Rintu Thomas is an Academy Award nominated, Peabody Award winning Indian filmmaker, whose decade-long body of work sits at the intersection of storytelling as both an art and a conversation. Her recent double Sundance winning, IDA, PGA, Grierson-nominated feature documentary 'Writing With Fire' (2021), described by the Washington Post as 'The most inspiring journalism movie — maybe ever', was India's first feature documentary to be nominated for an Academy Award. Rintu is a co-founder of Black Ticket Films, an award-winning production company invested in the power of storytelling. Rintu’s award winning shorts include ‘Dilli’ (2010) and ‘Timbaktu’ (2012). She is a recipient of India’s National Award, along with being an IDA ‘Courage Under Fire’ Awardee, IDA Logan Elevate Grantee, Sundance Fellow, Skoll Stories of Change Fellow and South Asia Fellow with the Japan Foundation. Rintu lives between New Delhi and a quaint mountain-town in North India.


Sushmit Ghosh is an Academy Award nominated, Peabody Award winning filmmaker and co-founder of Black Ticket Films, a production company invested in the power of storytelling. An IDA Courage Under Fire Honoree, Sushmit's films are recognised for their rigour of immersive, emotionally powerful storytelling. His feature documentary, WRITING WITH FIRE (2021) is India's first feature documentary to be nominated for an Oscar. WRITING WITH FIRE has played at over 200 festivals, won 40 awards and earned Grierson, IDA, PGA, Cinema Eye Honors nominations. Sushmit is also a mentor for labs and fellowships that focus on artists from underrepresented communities, supporting new narratives and storytellers. He is a member of the Academy of Motion Picture Arts and Sciences. In his spare time, you’ll find him motorcycling and hiking through the Himalayas.


Gema Juárez Allen (Argentina, 1974) is a film producer based in Buenos Aires, Argentina where she runs her own company GEMA FILMS. Gema focuses on arthouse films and documentaries. She has produced over 30 feature length films—most of them international coproductions—that have been programmed and awarded at the most important film festivals of the world. Gema has been tutoring in several training initiatives such as IDFA Project Space, Eave Puentes, Campus Latino, and most recently she became a group leader at Eurodoc. She’s part of the EAVE and Eurodoc professional networks and a Sundance Documentary Fellow since 2006. She is a member of the AMPAS Documentary Branch.

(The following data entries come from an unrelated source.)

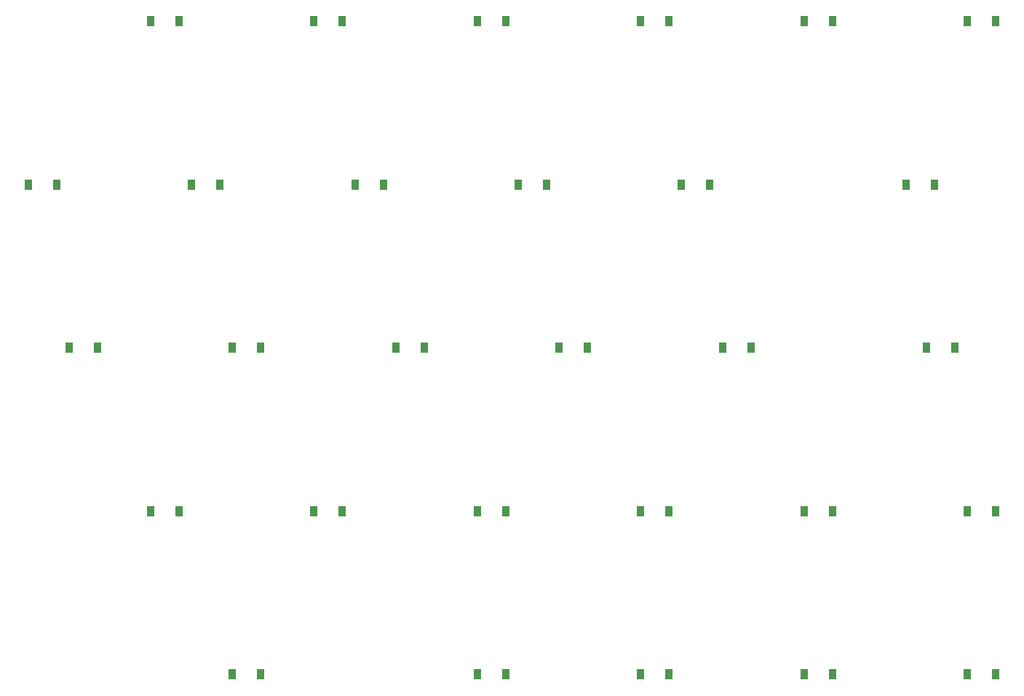
<source format=gbr>
%TF.GenerationSoftware,KiCad,Pcbnew,9.0.7*%
%TF.CreationDate,2026-01-20T23:17:06-08:00*%
%TF.ProjectId,right,72696768-742e-46b6-9963-61645f706362,v1.0.0*%
%TF.SameCoordinates,Original*%
%TF.FileFunction,Paste,Top*%
%TF.FilePolarity,Positive*%
%FSLAX46Y46*%
G04 Gerber Fmt 4.6, Leading zero omitted, Abs format (unit mm)*
G04 Created by KiCad (PCBNEW 9.0.7) date 2026-01-20 23:17:06*
%MOMM*%
%LPD*%
G01*
G04 APERTURE LIST*
%ADD10R,0.900000X1.200000*%
G04 APERTURE END LIST*
D10*
%TO.C,D21*%
X324350000Y-70500000D03*
X327650000Y-70500000D03*
%TD*%
%TO.C,D27*%
X362350000Y-146500000D03*
X365650000Y-146500000D03*
%TD*%
%TO.C,D17*%
X324350000Y-146500000D03*
X327650000Y-146500000D03*
%TD*%
%TO.C,D16*%
X305350000Y-70500000D03*
X308650000Y-70500000D03*
%TD*%
%TO.C,D7*%
X276825000Y-146500000D03*
X280125000Y-146500000D03*
%TD*%
%TO.C,D1*%
X257875000Y-108500000D03*
X261175000Y-108500000D03*
%TD*%
%TO.C,D4*%
X276875000Y-108500000D03*
X280175000Y-108500000D03*
%TD*%
%TO.C,D2*%
X253112500Y-89500000D03*
X256412500Y-89500000D03*
%TD*%
%TO.C,D18*%
X324350000Y-127500000D03*
X327650000Y-127500000D03*
%TD*%
%TO.C,D14*%
X314875000Y-108500000D03*
X318175000Y-108500000D03*
%TD*%
%TO.C,D25*%
X355256250Y-89500000D03*
X358556250Y-89500000D03*
%TD*%
%TO.C,D12*%
X305350000Y-146500000D03*
X308650000Y-146500000D03*
%TD*%
%TO.C,D13*%
X305350000Y-127500000D03*
X308650000Y-127500000D03*
%TD*%
%TO.C,D8*%
X286350000Y-127500000D03*
X289650000Y-127500000D03*
%TD*%
%TO.C,D5*%
X272112500Y-89500000D03*
X275412500Y-89500000D03*
%TD*%
%TO.C,D6*%
X267350000Y-70500000D03*
X270650000Y-70500000D03*
%TD*%
%TO.C,D11*%
X286350000Y-70500000D03*
X289650000Y-70500000D03*
%TD*%
%TO.C,D22*%
X343350000Y-146500000D03*
X346650000Y-146500000D03*
%TD*%
%TO.C,D19*%
X333875000Y-108500000D03*
X337175000Y-108500000D03*
%TD*%
%TO.C,D23*%
X343350000Y-127500000D03*
X346650000Y-127500000D03*
%TD*%
%TO.C,D3*%
X267350000Y-127500000D03*
X270650000Y-127500000D03*
%TD*%
%TO.C,D29*%
X362350000Y-70500000D03*
X365650000Y-70500000D03*
%TD*%
%TO.C,D26*%
X343350000Y-70500000D03*
X346650000Y-70500000D03*
%TD*%
%TO.C,D15*%
X310112500Y-89500000D03*
X313412500Y-89500000D03*
%TD*%
%TO.C,D10*%
X291112500Y-89500000D03*
X294412500Y-89500000D03*
%TD*%
%TO.C,D20*%
X329112500Y-89500000D03*
X332412500Y-89500000D03*
%TD*%
%TO.C,D24*%
X357637500Y-108500000D03*
X360937500Y-108500000D03*
%TD*%
%TO.C,D9*%
X295875000Y-108500000D03*
X299175000Y-108500000D03*
%TD*%
%TO.C,D28*%
X362350000Y-127500000D03*
X365650000Y-127500000D03*
%TD*%
M02*

</source>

Emily Mkrtichian is a filmmaker and interdisciplinary collaborator whose artistic practice reflects their upbringing in a displaced, diasporic family, and centers the decolonized narratives of women from the SWANA region and the healing power of relational, ethical, collaborative storytelling. Her films include the sci-fi short Transmission, which premiered at BFI FLARE Film Festival, the short documentary Motherland, which premiered at the Full Frame Film Festival and won Best Short Documentary at the Copenhagen International Film Festival, and the upcoming feature documentary There Was, There Was Not, which has been supported by the Sundance Institute, IDA, Chicken & Egg Pictures and HotDocs.